21. Look at the Blessings -- Willie Banks and the Messengers -- Malaco's Greatest Gospel Hits, Vol. 1.
From 4th through 7th grade, I attended a little Sunday school in the local fire station in Milford, Connecticut. An elderly couple had made this their mission, and with the help of a few other volunteer teachers and a student from nearby Yale Divinity School, they provided a Protestant religious education for kids on the outskirts of a town where all the churches were still downtown. We'd have a little service first (I even got to sing in the choir!) and then separate into classes. Sometimes the old gentleman preached the little homily, and one of his favorite sayings was "I wept because I had no shoes until I met a man who had no feet." (My kids have heard that one more times than they want to count -- usually as we were passing some expensive shoe store!) Now, I don't think this is really the greatest theology. Yes, we are grateful for what we have, but do we have to compare our fortunes to those who have less? And who is to say that the man with no feet isn't feeling sorry for us, that we are placing so much emphasis on inessentials? (But maybe that's what was meant? This exegesis is rough stuff!) Anyway, this Great Gospel Hit seems to reference that very same story. I also have a soft spot for that sort of song where the singer stops and talks for part of the time (the Ink Spots did that a lot).

22. How Can I Keep from Singing? -- Gordon Bok, Ed Trickett, Ann Mayo Muir -- The First Fifteen Years, Vol. 1. I first heard this song when I was in college, sung by Pete Seeger, I believe. In recent years it's gone back to its roots in the church and appears in several hymnals. It's been sung at at least one funeral I've attended. It's hard to listen to without singing along and feeling uplifted.

23. Uncle Dave's Grace -- Anne Hills, Cindy Mangsen, and Priscilla Herdman -- At the Turning of the Year. A little comic relief -- or is it? "Thanksgiving Day Uncle Dave was our guest, He reads The Progressive which makes him depressed." Uncle Dave points out all the unsustainable features of our Thanksgiving feast, from the mahogany table to the turkey to the very clothes on our backs. What to do? Well, we can try to buy locally or fair-traded food, clothing and furnishings, and recycle a lot. Still, it's a pretty funny song. Written by Lou and Peter Berryman, of Madison, WI.

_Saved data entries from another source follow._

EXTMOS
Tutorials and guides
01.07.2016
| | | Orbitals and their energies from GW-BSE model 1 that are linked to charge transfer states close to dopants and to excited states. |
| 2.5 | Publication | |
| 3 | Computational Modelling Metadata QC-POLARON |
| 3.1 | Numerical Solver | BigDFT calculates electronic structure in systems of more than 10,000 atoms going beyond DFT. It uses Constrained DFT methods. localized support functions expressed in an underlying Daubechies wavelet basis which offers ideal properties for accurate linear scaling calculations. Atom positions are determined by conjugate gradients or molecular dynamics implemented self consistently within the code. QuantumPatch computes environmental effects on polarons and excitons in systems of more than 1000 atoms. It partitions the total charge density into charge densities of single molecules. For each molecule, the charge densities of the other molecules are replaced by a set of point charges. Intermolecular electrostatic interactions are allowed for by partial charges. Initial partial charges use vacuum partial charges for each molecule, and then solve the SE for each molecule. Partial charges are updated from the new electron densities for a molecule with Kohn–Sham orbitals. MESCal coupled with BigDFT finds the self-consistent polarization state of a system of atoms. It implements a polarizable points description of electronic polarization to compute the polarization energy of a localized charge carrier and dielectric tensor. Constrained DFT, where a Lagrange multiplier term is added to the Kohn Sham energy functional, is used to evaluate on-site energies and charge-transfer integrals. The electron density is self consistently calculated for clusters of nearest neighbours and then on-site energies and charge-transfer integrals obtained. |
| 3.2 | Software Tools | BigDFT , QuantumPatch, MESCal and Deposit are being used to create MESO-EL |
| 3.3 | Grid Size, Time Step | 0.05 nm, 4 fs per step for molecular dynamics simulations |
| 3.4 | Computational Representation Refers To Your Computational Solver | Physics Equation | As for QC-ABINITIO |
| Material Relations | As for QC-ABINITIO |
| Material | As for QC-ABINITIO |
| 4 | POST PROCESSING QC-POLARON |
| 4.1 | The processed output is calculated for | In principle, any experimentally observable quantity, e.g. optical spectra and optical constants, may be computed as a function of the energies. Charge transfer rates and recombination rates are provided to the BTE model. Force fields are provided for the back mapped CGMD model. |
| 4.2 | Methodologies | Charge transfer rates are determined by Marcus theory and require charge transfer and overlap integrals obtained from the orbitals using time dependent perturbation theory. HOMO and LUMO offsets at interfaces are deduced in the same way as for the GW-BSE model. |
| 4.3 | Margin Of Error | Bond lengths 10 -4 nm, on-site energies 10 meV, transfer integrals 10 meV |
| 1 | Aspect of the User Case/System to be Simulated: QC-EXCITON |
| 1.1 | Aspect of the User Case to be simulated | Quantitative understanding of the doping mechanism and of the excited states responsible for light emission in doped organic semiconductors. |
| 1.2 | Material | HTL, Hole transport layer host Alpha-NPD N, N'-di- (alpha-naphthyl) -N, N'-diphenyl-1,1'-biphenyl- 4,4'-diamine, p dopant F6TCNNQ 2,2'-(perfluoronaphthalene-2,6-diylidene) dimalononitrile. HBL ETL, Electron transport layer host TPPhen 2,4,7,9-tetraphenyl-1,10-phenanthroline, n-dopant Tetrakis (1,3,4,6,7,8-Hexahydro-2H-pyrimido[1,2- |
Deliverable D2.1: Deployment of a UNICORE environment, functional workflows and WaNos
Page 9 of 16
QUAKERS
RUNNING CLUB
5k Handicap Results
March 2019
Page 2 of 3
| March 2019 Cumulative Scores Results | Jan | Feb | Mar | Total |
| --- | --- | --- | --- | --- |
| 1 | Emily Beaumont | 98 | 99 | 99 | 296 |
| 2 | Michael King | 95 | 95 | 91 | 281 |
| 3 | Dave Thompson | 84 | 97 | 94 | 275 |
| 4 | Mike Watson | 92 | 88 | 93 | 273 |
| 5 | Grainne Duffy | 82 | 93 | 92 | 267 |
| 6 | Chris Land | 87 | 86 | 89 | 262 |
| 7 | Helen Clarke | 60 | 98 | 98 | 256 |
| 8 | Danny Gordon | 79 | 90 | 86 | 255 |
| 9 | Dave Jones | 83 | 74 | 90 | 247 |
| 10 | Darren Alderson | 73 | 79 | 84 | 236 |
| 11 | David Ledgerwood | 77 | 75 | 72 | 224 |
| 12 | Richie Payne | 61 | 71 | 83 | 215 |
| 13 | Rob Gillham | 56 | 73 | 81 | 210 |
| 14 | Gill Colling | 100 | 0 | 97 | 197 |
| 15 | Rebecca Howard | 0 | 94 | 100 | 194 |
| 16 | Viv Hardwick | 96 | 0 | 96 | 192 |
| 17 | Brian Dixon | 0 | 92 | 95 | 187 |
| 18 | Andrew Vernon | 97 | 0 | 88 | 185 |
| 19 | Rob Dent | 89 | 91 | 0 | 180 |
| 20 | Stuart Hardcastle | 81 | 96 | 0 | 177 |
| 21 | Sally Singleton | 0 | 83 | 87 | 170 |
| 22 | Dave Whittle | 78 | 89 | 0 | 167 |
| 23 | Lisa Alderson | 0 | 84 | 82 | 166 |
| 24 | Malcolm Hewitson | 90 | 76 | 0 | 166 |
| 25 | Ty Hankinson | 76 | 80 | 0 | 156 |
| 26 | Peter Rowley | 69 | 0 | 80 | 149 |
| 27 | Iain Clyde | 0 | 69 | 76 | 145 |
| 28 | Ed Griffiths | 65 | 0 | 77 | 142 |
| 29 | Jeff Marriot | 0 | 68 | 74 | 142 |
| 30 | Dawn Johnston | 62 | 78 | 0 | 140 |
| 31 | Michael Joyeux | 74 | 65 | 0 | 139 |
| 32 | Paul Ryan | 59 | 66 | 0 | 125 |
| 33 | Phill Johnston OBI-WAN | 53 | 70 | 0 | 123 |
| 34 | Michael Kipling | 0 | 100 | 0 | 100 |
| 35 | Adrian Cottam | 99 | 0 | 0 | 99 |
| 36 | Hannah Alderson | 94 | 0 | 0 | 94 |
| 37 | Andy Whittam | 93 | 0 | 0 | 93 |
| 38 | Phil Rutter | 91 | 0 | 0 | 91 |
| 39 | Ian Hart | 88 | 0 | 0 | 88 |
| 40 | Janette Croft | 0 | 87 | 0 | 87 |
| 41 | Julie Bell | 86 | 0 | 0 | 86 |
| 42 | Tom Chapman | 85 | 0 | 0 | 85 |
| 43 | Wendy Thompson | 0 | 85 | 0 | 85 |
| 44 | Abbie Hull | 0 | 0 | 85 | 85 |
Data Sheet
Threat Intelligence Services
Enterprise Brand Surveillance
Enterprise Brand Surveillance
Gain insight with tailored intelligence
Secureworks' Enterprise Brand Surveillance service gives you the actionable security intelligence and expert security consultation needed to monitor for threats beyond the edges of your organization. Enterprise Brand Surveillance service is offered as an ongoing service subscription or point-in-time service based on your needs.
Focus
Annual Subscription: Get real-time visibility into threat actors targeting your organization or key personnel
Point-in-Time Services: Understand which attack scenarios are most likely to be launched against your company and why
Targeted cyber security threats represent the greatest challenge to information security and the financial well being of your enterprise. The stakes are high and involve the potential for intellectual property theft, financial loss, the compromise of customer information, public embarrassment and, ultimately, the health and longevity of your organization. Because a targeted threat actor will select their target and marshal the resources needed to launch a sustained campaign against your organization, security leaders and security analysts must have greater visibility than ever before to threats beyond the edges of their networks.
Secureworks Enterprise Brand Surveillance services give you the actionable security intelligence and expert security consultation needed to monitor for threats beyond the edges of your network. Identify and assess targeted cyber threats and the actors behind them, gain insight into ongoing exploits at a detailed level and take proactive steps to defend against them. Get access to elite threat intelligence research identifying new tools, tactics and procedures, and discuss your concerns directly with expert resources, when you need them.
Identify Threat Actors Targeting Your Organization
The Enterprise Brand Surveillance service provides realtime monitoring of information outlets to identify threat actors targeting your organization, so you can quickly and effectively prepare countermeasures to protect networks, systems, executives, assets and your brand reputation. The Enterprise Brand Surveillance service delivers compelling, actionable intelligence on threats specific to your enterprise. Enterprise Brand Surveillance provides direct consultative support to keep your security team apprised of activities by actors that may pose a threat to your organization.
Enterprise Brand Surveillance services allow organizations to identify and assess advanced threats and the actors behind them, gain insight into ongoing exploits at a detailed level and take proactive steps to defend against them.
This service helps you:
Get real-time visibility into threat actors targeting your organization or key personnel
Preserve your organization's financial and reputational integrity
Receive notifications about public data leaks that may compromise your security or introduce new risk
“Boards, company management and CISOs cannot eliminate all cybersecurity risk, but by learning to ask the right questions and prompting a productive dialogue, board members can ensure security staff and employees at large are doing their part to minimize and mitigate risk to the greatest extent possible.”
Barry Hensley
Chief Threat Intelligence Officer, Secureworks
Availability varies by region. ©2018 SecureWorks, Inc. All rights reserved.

24. Great Is Thy Faithfulness -- St. Olaf Choir -- Great Hymns of Faith. This has been one of my favorite hymns for a while now. The line "Morning by morning new mercies I see" says it perfectly (of course, the Psalmist said it first.) All we have to do is look! Although Onkel Hankie Pants went to the Other College in Northfield, Minnesota, I think even he would agree that the St. Olaf Choir (or choirs, to be exact) is a national treasure. My first years in Minnesota we lived in the southern part of the state and our public radio station was the late, lamented WCAL out of St. Olaf. I'd never heard of St. Olaf before I arrived in Minnesota but quickly grew to appreciate their contributions to choral music. If your public radio station carries it (or if it's broadcast on PBS) don't miss their annual Christmas concert.

So, more tomorrow....


elinor said...

Hey, a heads up that many movie theatres throughout the country will be showing the St. Olaf Christmas concert LIVE! go to their website to see if there is one by you...I think it may be streaming online too.

Auntie Knickers said...

(Sigh) I read about that -- my only hope is webstreaming as no theater in Maine or even New Hampshire is showing it. I guess we just don't have enough Lutherans.